== Questions sur l'extrait ==
a) Les affirmations (i), (ii) et (iii) concordent-elles avec l'extrait ci-dessous ? (i) La rapporteur est britannique. (ii) L'Assemblée parlementaire refuse de reconnaître le droit d'un individu à l'objection de conscience. (iii) Le rapport est l'aboutissement de deux ans de travail. Répondez par oui ou non et citez les mots décisifs de l'extrait.
b) Réécrivez s'il vous plaît sous forme de liste le paragraphe de l'extrait qui commence par « Hier, jeudi 7 octobre », en gardant ses faits principaux.

== Extrait du document ==
Hier, jeudi 7 octobre la rapporteur britannique Christine McCafferty devait présenter au Conseil de l'Europe l'aboutissement de 2 ans de travail sur l'objection de conscience en milieu hospitalier. Dans le rapport, on pouvait lire : "La pratique de l’objection de conscience se développe dans le domaine des soins de santé, lorsque des prestataires de soins de santé refusent d’assurer certains services en y opposant une objection religieuse, morale ou philosophique. Tout en reconnaissant le droit d’un individu à l’objection de conscience vis-à-vis de l’accomplissement d’un acte médical donné, l’Assemblée parlementaire se préoccupe vivement de la montée de cette pratique qui, en grande partie, n’est pas réglementée, surtout dans le domaine de la santé reproductive, dans de nombreux Etats membres du Conseil de l’Europe." En effet c'est sous la dénomination "objection de conscience" que des personnels soignants refusent aux femmes la possibilité d'avorter. Le rapport préconisait l'obligation pour les Etats de fournir les soins et d'élaborer des règlementations exhaustives et précises définissant et réglementant l’objection de conscience eu égard aux soins de santé et aux services médicaux, y compris les services de santé génésique. Le rapport réclamait la possibilité de parler de notion d'urgence.

== Données enregistrées ==
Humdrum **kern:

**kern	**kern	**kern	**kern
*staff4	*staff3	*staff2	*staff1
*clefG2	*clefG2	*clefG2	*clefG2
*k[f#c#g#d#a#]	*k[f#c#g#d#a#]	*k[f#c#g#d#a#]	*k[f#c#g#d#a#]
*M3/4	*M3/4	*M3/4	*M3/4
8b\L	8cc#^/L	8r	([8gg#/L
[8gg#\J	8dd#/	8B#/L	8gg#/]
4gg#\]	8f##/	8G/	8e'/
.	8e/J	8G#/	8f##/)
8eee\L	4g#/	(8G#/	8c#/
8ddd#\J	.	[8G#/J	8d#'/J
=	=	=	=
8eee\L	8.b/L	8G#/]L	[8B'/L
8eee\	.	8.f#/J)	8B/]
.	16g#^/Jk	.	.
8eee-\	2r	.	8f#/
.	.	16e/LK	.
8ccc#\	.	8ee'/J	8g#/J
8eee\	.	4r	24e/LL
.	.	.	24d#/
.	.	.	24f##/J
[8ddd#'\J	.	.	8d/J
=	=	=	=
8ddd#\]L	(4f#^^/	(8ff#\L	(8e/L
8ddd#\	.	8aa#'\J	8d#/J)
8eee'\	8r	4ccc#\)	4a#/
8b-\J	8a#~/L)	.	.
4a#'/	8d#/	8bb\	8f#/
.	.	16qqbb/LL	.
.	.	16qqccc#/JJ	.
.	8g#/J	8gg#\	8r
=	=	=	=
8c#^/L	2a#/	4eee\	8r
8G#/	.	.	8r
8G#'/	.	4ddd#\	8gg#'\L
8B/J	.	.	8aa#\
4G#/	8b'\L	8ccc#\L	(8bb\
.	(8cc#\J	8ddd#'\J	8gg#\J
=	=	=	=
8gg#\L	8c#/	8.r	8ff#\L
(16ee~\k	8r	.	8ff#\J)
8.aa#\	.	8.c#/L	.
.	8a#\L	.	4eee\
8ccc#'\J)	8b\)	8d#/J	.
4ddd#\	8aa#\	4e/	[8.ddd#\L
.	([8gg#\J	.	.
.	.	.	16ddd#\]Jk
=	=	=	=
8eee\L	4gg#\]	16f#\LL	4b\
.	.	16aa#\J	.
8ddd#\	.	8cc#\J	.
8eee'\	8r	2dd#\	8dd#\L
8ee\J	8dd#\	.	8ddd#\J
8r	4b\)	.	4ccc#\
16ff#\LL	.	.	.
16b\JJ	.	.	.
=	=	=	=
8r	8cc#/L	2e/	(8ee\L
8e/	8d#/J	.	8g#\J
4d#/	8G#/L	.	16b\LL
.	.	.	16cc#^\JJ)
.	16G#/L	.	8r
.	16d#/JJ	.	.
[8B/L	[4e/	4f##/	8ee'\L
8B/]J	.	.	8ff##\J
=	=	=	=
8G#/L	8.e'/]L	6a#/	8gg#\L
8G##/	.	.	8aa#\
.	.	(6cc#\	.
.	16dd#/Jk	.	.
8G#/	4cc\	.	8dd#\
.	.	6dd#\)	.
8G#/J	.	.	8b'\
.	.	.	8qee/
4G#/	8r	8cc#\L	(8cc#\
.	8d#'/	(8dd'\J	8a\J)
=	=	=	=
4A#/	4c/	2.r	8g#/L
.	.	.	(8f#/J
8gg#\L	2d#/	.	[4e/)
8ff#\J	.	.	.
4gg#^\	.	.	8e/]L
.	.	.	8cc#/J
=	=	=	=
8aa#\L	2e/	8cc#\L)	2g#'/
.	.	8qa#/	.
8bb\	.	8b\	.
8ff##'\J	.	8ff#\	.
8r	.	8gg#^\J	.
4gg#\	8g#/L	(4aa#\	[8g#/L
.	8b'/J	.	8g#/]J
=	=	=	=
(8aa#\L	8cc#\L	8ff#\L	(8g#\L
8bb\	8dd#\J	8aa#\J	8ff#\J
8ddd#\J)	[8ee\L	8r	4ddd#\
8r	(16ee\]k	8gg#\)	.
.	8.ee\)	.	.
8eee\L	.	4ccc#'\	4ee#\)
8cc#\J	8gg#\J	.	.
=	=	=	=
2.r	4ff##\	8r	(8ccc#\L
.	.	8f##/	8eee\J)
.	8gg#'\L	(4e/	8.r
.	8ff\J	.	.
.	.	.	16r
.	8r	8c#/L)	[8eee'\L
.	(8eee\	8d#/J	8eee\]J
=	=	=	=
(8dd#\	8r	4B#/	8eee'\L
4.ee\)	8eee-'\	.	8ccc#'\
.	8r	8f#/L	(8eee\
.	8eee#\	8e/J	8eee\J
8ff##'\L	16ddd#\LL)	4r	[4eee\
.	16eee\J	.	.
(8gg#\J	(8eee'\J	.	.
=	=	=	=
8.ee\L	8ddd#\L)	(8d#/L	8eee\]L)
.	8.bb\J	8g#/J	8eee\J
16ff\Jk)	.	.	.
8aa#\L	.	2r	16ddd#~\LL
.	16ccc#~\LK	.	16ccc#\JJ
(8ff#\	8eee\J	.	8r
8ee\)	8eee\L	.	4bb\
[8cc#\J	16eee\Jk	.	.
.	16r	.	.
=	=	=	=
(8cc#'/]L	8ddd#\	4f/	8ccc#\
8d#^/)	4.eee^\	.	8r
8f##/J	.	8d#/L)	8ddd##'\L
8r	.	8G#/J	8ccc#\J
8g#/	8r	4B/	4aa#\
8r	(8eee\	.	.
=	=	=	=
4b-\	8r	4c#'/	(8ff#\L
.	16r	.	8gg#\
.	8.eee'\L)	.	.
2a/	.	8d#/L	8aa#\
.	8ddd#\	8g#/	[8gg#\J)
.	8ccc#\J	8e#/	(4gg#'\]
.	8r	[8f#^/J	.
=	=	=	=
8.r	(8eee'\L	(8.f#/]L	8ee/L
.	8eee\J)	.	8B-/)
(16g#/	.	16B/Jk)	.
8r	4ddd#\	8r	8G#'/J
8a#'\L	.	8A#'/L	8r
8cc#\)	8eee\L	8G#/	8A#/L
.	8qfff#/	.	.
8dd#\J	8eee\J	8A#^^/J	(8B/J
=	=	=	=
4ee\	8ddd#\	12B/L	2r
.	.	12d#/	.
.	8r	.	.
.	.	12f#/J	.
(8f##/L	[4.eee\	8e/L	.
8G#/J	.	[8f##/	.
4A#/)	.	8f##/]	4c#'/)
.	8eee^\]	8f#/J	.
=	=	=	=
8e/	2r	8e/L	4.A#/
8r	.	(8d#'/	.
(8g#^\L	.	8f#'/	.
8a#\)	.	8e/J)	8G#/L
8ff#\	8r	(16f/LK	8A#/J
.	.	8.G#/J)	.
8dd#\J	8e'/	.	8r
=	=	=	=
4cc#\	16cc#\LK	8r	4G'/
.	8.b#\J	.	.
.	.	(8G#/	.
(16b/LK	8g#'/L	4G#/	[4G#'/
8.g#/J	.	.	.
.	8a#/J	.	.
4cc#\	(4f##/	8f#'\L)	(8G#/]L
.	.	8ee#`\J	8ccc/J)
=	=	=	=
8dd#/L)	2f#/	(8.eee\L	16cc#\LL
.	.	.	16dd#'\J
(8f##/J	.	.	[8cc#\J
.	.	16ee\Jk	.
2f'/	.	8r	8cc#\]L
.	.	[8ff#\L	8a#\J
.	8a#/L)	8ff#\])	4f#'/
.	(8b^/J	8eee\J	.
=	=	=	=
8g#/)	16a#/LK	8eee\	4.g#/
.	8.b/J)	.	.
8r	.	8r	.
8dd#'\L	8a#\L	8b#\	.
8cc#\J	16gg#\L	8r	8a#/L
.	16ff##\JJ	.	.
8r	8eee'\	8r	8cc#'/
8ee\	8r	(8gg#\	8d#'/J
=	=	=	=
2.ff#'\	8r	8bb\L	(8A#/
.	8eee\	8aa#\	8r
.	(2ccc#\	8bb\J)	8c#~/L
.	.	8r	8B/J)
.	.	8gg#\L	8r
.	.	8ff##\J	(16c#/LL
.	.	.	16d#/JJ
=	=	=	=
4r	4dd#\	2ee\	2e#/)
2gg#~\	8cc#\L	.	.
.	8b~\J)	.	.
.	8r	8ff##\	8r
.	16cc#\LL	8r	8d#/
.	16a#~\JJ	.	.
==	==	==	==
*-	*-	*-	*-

== Réponses aux questions ==
a)
(i) Oui : « la rapporteur britannique Christine McCafferty ».
(ii) Non : « Tout en reconnaissant le droit d’un individu à l’objection de conscience ».
(iii) Oui : « l'aboutissement de 2 ans de travail ».

b)
- Le jeudi 7 octobre, la rapporteur britannique Christine McCafferty devait présenter au Conseil de l'Europe un rapport sur l'objection de conscience en milieu hospitalier, fruit de 2 ans de travail.
- Selon ce rapport, des prestataires de soins de santé refusent d'assurer certains services pour des raisons religieuses, morales ou philosophiques.
- L'Assemblée parlementaire reconnaît le droit d'un individu à l'objection de conscience. Elle s'inquiète toutefois de la montée de cette pratique, en grande partie non réglementée, surtout en santé reproductive, dans de nombreux États membres.
- Sous ce nom, des personnels soignants refusent aux femmes la possibilité d'avorter.
- Le rapport préconisait d'obliger les États à fournir les soins. Il leur demandait aussi d'élaborer des réglementations exhaustives et précises sur l'objection de conscience, y compris pour les services de santé génésique.
- Il réclamait la possibilité de parler de notion d'urgence.